● **Task goal**: Put this comment from the range sum code below into Spanish: "Block size: sqrt(n), but at least 1 to avoid division by zero."

● **Text shown**:

Version 1: Range Sum Queries + Point Update -- Minimal Template

cpp

#include <bits/stdc++.h>
using namespace std;

int main() {
    int n, q;
    cin >> n >> q;
    vector<long long> a(n);
    for (auto& x : a) cin >> x;

    int B = max(1, (int)sqrt(n));
    int nb = (n + B - 1) / B;
    vector<long long> bs(nb, 0);
    for (int i = 0; i < n; i++)
        bs[i / B] += a[i];

    // Point update: a[i] = val
    auto update = [&](int i, long long val) {
        bs[i / B] += val - a[i];
        a[i] = val;
    };

    // Range sum query: sum of a[l..r]
    auto query = [&](int l, int r) -> long long {
        long long res = 0;
        int bl = l / B, br = r / B;
        if (bl == br) {
            for (int i = l; i <= r; i++) res += a[i];
        } else {
            for (int i = l; i < (bl + 1) * B; i++) res += a[i];
            for (int b = bl + 1; b < br; b++) res += bs[b];
            for (int i = br * B; i <= r; i++) res += a[i];
        }
        return res;
    };

    while (q--) {
        int t; cin >> t;
        if (t == 1) {
            int i; long long v; cin >> i >> v;
            update(i, v);
        } else {
            int l, r; cin >> l >> r;
            cout << query(l, r) << "\n";
        }
    }
}

Version 2: Range Sum Queries + Point Update -- Explained

cpp

#include <bits/stdc++.h>
using namespace std;

int main() {
    int n, q;
    cin >> n >> q;
    vector<long long> a(n);
    for (auto& x : a) cin >> x;

    // Block size: sqrt(n), but at least 1 to avoid division by zero.

● **Data block**:
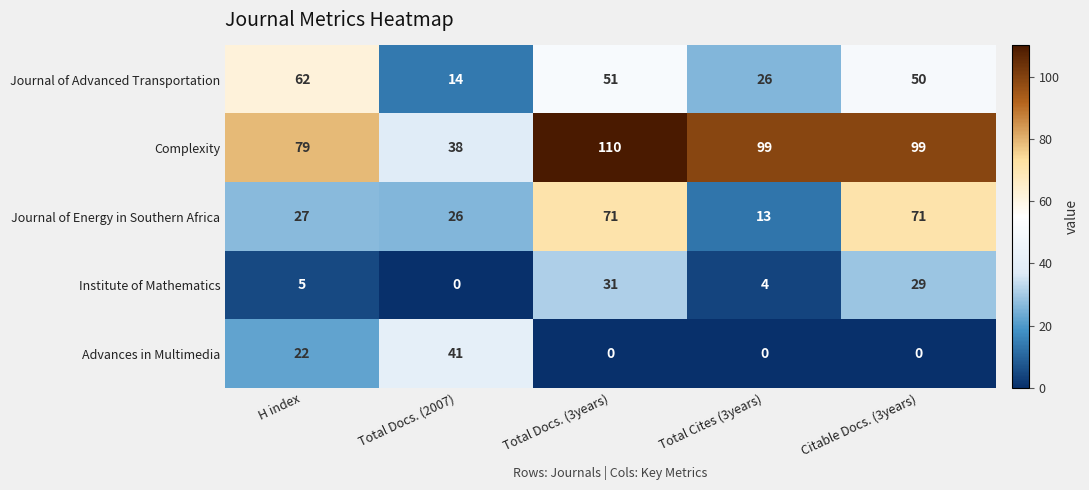

Which series has the widest spread of values?

Complexity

● **Response**: Tamaño de bloque: sqrt(n), pero al menos 1 para evitar la división entre cero.